By Debby Winters
Does your Thanksgiving Day routine involving watching the MACY’S THANKSGIVING DAY PARADE? Ever wondered if Macy’s has trademarked that name? Well, wonder no more. They received trademark protection from the USPTO on December 1, 1998 for entertainment services, namely, organizing and conducting a parade. They claimed first use in 1924. That means there is one and only one MACY’S THANKSGIVING DAY PARADE. And since that is true Macy’s generates millions of dollars for that one day parade. They charge approximately $20,000 per float, and their additional revenue for balloons and exclusive broadcasting rights to the parade and the performances that are given right in front of the store.
This year, however, Macy’s is in decline. The original R.H. Macy & Co. was a dry goods emporium that opened in downtown Manhattan not long before the Civil War. What’s now known as Macy’s was once Federated Department Stores Inc., which had acquired many of the department stores that might sound familiar to people born before 1970 or so: Burdines, Bullock’s, I. Magnin & Co., and Lazarus, to name a few. The company bought Macy’s in 1994 and a decade later took its name and rebranded its other department stores with the Macy’s name, too.
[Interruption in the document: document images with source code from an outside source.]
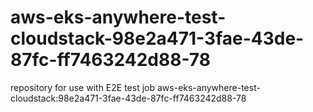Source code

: # aws-eks-anywhere-test-cloudstack-98e2a471-3fae-43de-87fc-ff7463242d88-78
repository for use with E2E test job aws-eks-anywhere-test-cloudstack:98e2a471-3fae-43de-87fc-ff7463242d88-78
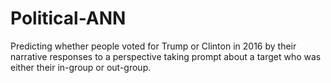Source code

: # Political-ANN
Predicting whether people voted for Trump or Clinton in 2016 by their narrative responses to a perspective taking prompt about a target who was either their in-group or out-group.

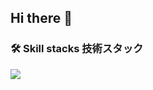 ## Hi there 👋

<h3 align="left">🛠 Skill stacks 技術スタック</h3>
<p align="left">
  <a href="https://skillicons.dev">
    <img src="https://skillicons.dev/icons?i=ruby,rails,postgres,redis,aws,docker,githubactions,git,html,css,js,ts,react,nextjs,vue,nodejs,figma" />
  </a>
</p>

<!--
**tomooshima0828/tomooshima0828** is a ✨ _special_ ✨ repository because its `README.md` (this file) appears on your GitHub profile.

Here are some ideas to get you started:

- 🔭 I’m currently working on ...
- 🌱 I’m currently learning ...
- 👯 I’m looking to collaborate on ...
- 🤔 I’m looking for help with ...
- 💬 Ask me about ...
- 📫 How to reach me: ...
- 😄 Pronouns: ...
- ⚡ Fun fact: ...
-->
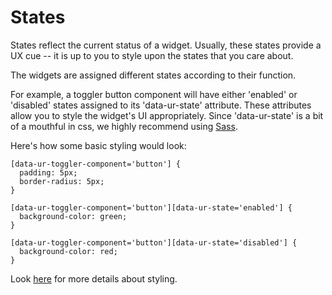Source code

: # States #

States reflect the current status of a widget. Usually, these states provide a UX cue -- it is up to you to style upon the states that you care about.

The widgets are assigned different states according to their function. 

For example, a toggler button component will have either 'enabled' or 'disabled' states assigned to its 'data-ur-state' attribute. These attributes allow you to style the widget's UI appropriately. Since 'data-ur-state' is a bit of a mouthful in css, we highly recommend using [Sass](http://sass-lang.com/).

Here's how some basic styling would look:

    [data-ur-toggler-component='button'] {
      padding: 5px;
      border-radius: 5px;
    }
           
    [data-ur-toggler-component='button'][data-ur-state='enabled'] {
      background-color: green;
    }        
        
    [data-ur-toggler-component='button'][data-ur-state='disabled'] {
      background-color: red;
    }  

Look [here](styling.md) for more details about styling.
In the middle of last year, Macy’s decided to close 100 of its 730 stores, eliminating 3,900 jobs. (After a disappointing 2016 holiday season, Macy’s said it would cut 6,200 more jobs.) About half of the 70 stores it’s shut down this year are within 10 miles of another Macy’s.
There have been struggles with large department stores, but Macy’s is trying to make a comeback and is dedicated to keeping its MACY’S THANKSGIVING DAY PARADE going and going. If they stop having the parade they will be in danger of losing the trademark, because as we all know, with the Trademark Office it is Use It or Lose It!